_Task item_
Find the line containing "pinky pip: (151, 186)" in the entries below. Restate it and each line after it, word for word, up to and including the line containing "index pip: (116, 71)".

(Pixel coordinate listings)
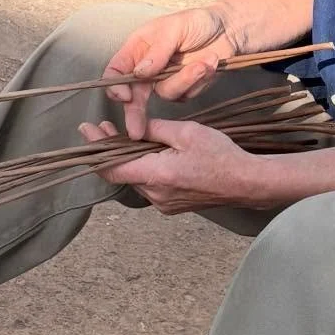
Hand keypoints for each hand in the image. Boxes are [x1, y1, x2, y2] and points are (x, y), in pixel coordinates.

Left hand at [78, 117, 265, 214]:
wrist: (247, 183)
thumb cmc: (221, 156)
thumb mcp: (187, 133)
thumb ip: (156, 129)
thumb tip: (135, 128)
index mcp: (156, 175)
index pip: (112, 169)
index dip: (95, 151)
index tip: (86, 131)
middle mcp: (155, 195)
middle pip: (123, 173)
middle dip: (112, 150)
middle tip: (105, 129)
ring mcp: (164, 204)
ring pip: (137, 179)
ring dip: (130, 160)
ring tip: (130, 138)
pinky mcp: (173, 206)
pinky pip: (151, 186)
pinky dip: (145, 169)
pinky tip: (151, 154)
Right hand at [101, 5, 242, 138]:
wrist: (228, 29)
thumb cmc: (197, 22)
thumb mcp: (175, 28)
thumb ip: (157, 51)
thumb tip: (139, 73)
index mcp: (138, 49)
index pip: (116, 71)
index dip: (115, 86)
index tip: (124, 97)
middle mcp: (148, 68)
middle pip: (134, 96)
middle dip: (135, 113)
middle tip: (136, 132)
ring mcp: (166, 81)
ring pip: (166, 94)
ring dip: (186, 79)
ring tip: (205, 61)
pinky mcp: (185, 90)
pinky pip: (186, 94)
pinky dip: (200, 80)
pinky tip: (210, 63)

_Solution to this exercise_
pinky pip: (151, 186)
pinky dip: (145, 169)
pinky tip: (151, 154)
Right hand at [101, 5, 242, 138]:
wrist: (228, 29)
thumb cmc: (197, 22)
thumb mcp: (175, 28)
thumb ip: (157, 51)
thumb tip: (139, 73)
index mcp: (138, 49)
index pip: (116, 71)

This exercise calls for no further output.